Subject: Modern Day Marriages
From: Unicorn (unicorn@indenial.com)
Date: Tue Nov 11 2003 - 08:25:48 EST
"Modern Day Marriages"
A leopard went to see an optometrist because he
thought he needed an eye exam. "Every time I look
at my wife," he worriedly told the optometrist, "I see
spots before me eyes."
"So what is that you are worrying about?" replied the
doctor. "You're a leopard, aren't you?"
"But doc... you don't understand." replied the patient.
"My wife is a zebra."
**************************
"Separation"
I feel it is my duty to warn everyone of a major
problem, one that endangers lives, damages
property and causes untold misery, a growing
menace that can be summed up in three words:
Men Doing Laundry.
At first glance, MDL may not seem like a big problem,
especially to members of the female species, who
generally prefer MDL to WDL. But the evidence is
overwhelming, as the Bush Administration might say.
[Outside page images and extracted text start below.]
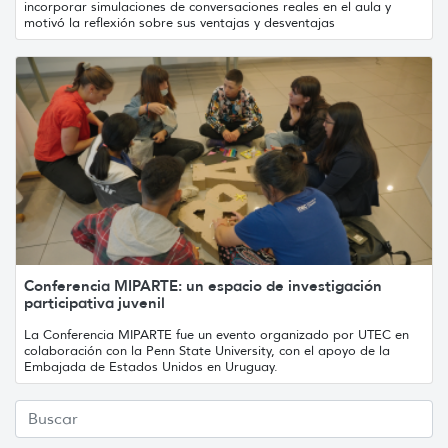
incorporar simulaciones de conversaciones reales en el aula y
motivó la reflexión sobre sus ventajas y desventajas
Conferencia MIPARTE: un espacio de investigación
participativa juvenil
La Conferencia MIPARTE fue un evento organizado por UTEC en
colaboración con la Penn State University, con el apoyo de la
Embajada de Estados Unidos en Uruguay.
MDL has resulted in millions of discolored clothes,
billions of missing socks, and countless broken
relationships.
Wife: "Did you remember to separate the clothes
before washing them?"
Husband: "Yes, of course I did. I put the whites at
the bottom and the colors on top."
Wife: "You idiot, you were supposed to wash them
separately. You obviously don't know what separation
means, but trust me, you're about to find out!"